Fortunatamente di tanto in tanto i semi così diligentemente sepolti, germogliano rigogliosamente e sfondano il velo d'oblio e di indifferenza che la nostra sonnolenza atavica prepara.

Maurizio Carta nasce a Mogoro il 9 Novembre 1904 da una famiglia della media borghesia (il padre era cancelliere di tribunale), ma la sua occasione si presenta nel 1928, quando una delle sue solite serenate serali viene udita dal direttore della casa discografica "Pathè", che, colpito dalla sua voce, gli propone un'incisione.

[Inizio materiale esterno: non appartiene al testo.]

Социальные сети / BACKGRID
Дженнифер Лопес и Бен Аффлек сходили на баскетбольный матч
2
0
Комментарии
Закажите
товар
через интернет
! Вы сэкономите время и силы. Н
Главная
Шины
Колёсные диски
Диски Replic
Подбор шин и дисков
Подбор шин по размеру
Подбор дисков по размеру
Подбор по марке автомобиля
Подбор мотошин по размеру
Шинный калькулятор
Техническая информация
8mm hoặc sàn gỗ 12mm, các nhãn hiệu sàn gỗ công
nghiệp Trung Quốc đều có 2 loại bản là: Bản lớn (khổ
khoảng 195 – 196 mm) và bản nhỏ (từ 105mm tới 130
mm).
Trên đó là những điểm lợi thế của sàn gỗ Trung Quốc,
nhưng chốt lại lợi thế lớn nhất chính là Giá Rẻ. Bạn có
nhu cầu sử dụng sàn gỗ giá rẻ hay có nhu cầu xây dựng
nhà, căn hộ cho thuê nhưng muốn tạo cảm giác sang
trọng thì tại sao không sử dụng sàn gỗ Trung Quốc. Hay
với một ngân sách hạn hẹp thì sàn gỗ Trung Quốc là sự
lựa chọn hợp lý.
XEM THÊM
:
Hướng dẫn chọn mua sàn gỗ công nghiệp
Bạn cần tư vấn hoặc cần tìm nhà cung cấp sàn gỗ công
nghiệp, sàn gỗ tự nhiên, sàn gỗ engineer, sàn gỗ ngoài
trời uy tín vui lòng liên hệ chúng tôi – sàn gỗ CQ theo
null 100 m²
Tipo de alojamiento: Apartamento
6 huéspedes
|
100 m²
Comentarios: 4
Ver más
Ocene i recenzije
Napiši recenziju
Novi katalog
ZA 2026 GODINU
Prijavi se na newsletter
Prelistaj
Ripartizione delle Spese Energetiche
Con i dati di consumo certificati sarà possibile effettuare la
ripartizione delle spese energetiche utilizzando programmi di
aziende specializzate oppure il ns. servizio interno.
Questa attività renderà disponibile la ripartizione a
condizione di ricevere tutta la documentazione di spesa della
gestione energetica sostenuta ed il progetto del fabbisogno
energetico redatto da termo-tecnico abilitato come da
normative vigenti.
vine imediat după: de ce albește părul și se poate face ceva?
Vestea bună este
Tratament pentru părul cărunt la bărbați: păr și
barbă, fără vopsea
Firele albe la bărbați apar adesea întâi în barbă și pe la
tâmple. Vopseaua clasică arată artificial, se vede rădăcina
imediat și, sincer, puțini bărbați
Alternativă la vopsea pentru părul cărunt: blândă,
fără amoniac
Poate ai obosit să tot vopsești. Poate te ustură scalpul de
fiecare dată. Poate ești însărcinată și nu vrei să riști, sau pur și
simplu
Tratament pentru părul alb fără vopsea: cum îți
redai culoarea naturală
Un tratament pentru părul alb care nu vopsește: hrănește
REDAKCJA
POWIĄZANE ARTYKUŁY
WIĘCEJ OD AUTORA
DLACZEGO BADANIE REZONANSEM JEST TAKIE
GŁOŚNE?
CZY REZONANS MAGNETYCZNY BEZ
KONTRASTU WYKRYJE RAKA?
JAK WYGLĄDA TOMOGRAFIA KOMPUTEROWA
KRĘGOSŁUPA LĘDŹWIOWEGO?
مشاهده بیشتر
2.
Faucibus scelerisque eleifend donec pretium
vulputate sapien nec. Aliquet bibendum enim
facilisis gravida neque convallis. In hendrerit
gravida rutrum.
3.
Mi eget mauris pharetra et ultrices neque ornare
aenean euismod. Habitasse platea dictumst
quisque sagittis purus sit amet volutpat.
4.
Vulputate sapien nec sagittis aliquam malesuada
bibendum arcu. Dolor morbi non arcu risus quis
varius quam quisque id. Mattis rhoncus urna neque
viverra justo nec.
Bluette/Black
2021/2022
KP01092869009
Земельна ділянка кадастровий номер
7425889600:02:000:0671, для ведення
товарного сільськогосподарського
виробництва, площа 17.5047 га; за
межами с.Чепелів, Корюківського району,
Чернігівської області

Sarà questa la prima di una serie di incisioni che godettero, per l'epoca,  di un discreto successo (furono trasmesse più volte dall'EIAR, l'emittente radiofonica nazionale).

La peculiarità di Maurizio Carta fu l'eclettismo della sua voce; non si limitava, infatti, alla sola esecuzione di brani tradizionali, ma si dilettava volentieri con l'esecuzione di arie e romanze operistiche. Fattore questo che gli fece guadagnare favori oltre Tirreno, ma che, contestualmente, lo fece considerare come un "non-purista" dai cantatori sardi propriamente detti, che non lo considerarono mai pienamente uno di loro.

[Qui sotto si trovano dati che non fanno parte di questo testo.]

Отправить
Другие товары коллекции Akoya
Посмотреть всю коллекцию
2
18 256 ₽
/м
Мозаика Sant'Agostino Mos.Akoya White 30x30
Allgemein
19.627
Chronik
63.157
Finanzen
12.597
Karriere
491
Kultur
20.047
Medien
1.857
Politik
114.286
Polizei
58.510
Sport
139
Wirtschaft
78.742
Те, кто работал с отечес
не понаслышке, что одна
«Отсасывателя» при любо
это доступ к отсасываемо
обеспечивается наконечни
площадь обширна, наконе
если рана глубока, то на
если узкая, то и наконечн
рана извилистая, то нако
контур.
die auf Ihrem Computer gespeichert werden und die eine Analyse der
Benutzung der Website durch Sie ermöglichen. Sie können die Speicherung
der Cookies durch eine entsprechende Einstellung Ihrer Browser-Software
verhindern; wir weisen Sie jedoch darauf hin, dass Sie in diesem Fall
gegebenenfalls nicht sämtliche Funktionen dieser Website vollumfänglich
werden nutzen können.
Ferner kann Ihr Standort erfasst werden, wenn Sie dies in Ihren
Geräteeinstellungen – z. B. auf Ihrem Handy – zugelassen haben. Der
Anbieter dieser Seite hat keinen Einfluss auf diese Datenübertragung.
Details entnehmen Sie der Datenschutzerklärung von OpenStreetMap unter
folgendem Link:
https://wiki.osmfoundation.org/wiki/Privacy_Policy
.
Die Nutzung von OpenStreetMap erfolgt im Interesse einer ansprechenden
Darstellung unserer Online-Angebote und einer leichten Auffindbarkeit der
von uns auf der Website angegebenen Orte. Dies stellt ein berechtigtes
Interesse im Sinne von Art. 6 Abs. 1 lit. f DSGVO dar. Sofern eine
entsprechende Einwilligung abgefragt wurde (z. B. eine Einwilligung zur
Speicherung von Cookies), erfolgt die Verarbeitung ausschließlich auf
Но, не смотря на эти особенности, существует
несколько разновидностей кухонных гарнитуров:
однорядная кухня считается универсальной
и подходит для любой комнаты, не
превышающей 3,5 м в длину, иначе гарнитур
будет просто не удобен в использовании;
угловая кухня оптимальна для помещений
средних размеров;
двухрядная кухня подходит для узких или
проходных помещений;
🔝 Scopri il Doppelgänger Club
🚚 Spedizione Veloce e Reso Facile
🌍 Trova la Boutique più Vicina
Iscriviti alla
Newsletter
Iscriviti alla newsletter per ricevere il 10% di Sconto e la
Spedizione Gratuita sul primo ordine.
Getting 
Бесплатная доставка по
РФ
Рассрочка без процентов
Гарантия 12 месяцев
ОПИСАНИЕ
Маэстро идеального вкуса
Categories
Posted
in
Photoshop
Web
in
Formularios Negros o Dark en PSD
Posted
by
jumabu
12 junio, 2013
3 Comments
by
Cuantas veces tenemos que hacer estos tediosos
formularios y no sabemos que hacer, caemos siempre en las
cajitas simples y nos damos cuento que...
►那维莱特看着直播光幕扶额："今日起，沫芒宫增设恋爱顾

Ma le incisioni discografiche, i vari concerti dentro e fuori la Sardegna (su tutti i concerti tenuti a Milano e Roma), la considerazione degli amanti della musica (che lo portò, ad esempio, a tenere il concerto inaugurale del Teatro "Del Carmine" di Tempio), lo impongono come uno degli alfieri della Sardegna del primo Novecento, uno dei pochi capaci di far sentire la voce di questa terra dimenticata, ma che, forse anche per questo, racchiude ancora innumerevoli tesori culturali, di cui possiamo affermare essere stato Maurizio Carta una tra le perle più fulgide.